### Tarefa proposta
Reproduza, sem nenhuma alteração, todas as linhas de texto do material e deixe as imagens de fora da resposta.

### Material do exercício

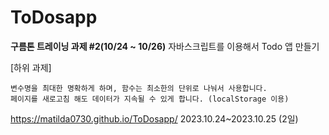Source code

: # ToDosapp

**구름톤 트레이닝 과제 #2(10/24 ~ 10/26)**
자바스크립트를 이용해서 Todo 앱 만들기

[하위 과제]

    변수명을 최대한 명확하게 하며, 함수는 최소한의 단위로 나눠서 사용합니다.
    페이지를 새로고침 해도 데이터가 지속될 수 있게 합니다. (localStorage 이용)

     
https://matilda0730.github.io/ToDosapp/ 
2023.10.24~2023.10.25 (2일)
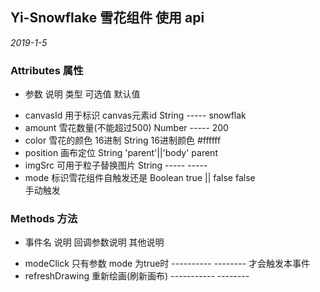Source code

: ## Yi-Snowflake 雪花组件 使用 api

*2019-1-5*

### Attributes 属性

* 参数          说明                    类型         可选值                 默认值
- canvasId      用于标识 canvas元素id   String      -----                  snowflak
- amount        雪花数量(不能超过500)   Number        -----                  200
- color         雪花的颜色 16进制       String        16进制颜色             #ffffff
- position      画布定位               String        'parent'||'body'       parent
- imgSrc        可用于粒子替换图片      String          -----                -----
- mode          标识雪花组件自触发还是   Boolean       true || false         false   
                手动触发

### Methods 方法

* 事件名                说明                    回调参数说明                其他说明
- modeClick         只有参数 mode 为true时      ----------                 --------
                    才会触发本事件
- refreshDrawing    重新绘画(刷新画布)          -----------                 --------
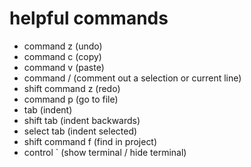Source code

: # helpful commands

- command z (undo)
- command c (copy)
- command v (paste)
- command / (comment out a selection or current line)
- shift command z (redo)
- command p (go to file)
- tab (indent)
- shift tab (indent backwards)
- select tab (indent selected)
- shift command f (find in project)
- control ` (show terminal / hide terminal)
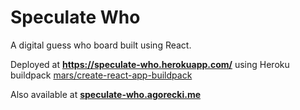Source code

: # Speculate Who

A digital guess who board built using React.

Deployed at **https://speculate-who.herokuapp.com/** 
using Heroku buildpack [mars/create-react-app-buildpack](https://github.com/mars/create-react-app-buildpack)

Also available at **[speculate-who.agorecki.me](http://speculate-who.agorecki.me)**
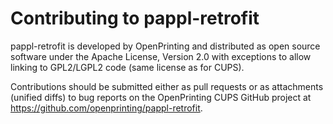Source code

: Contributing to pappl-retrofit
==============================

pappl-retrofit is developed by OpenPrinting and distributed as open
source software under the Apache License, Version 2.0 with exceptions
to allow linking to GPL2/LGPL2 code (same license as for CUPS).

Contributions should be submitted either as pull requests or as
attachments (unified diffs) to bug reports on the OpenPrinting CUPS
GitHub project at <https://github.com/openprinting/pappl-retrofit>.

### Resultado abaixo
Source code

: # ToDosapp

**구름톤 트레이닝 과제 #2(10/24 ~ 10/26)**
자바스크립트를 이용해서 Todo 앱 만들기

[하위 과제]

    변수명을 최대한 명확하게 하며, 함수는 최소한의 단위로 나눠서 사용합니다.
    페이지를 새로고침 해도 데이터가 지속될 수 있게 합니다. (localStorage 이용)

     
https://matilda0730.github.io/ToDosapp/ 
2023.10.24~2023.10.25 (2일)
Source code

: ## Yi-Snowflake 雪花组件 使用 api

*2019-1-5*

### Attributes 属性

* 参数          说明                    类型         可选值                 默认值
- canvasId      用于标识 canvas元素id   String      -----                  snowflak
- amount        雪花数量(不能超过500)   Number        -----                  200
- color         雪花的颜色 16进制       String        16进制颜色             #ffffff
- position      画布定位               String        'parent'||'body'       parent
- imgSrc        可用于粒子替换图片      String          -----                -----
- mode          标识雪花组件自触发还是   Boolean       true || false         false   
                手动触发

### Methods 方法

* 事件名                说明                    回调参数说明                其他说明
- modeClick         只有参数 mode 为true时      ----------                 --------
                    才会触发本事件
- refreshDrawing    重新绘画(刷新画布)          -----------                 --------
Source code

: # helpful commands

- command z (undo)
- command c (copy)
- command v (paste)
- command / (comment out a selection or current line)
- shift command z (redo)
- command p (go to file)
- tab (indent)
- shift tab (indent backwards)
- select tab (indent selected)
- shift command f (find in project)
- control ` (show terminal / hide terminal)
Source code

: # Speculate Who

A digital guess who board built using React.

Deployed at **https://speculate-who.herokuapp.com/** 
using Heroku buildpack [mars/create-react-app-buildpack](https://github.com/mars/create-react-app-buildpack)

Also available at **[speculate-who.agorecki.me](http://speculate-who.agorecki.me)**
Source code

: Contributing to pappl-retrofit
==============================

pappl-retrofit is developed by OpenPrinting and distributed as open
source software under the Apache License, Version 2.0 with exceptions
to allow linking to GPL2/LGPL2 code (same license as for CUPS).

Contributions should be submitted either as pull requests or as
attachments (unified diffs) to bug reports on the OpenPrinting CUPS
GitHub project at <https://github.com/openprinting/pappl-retrofit>.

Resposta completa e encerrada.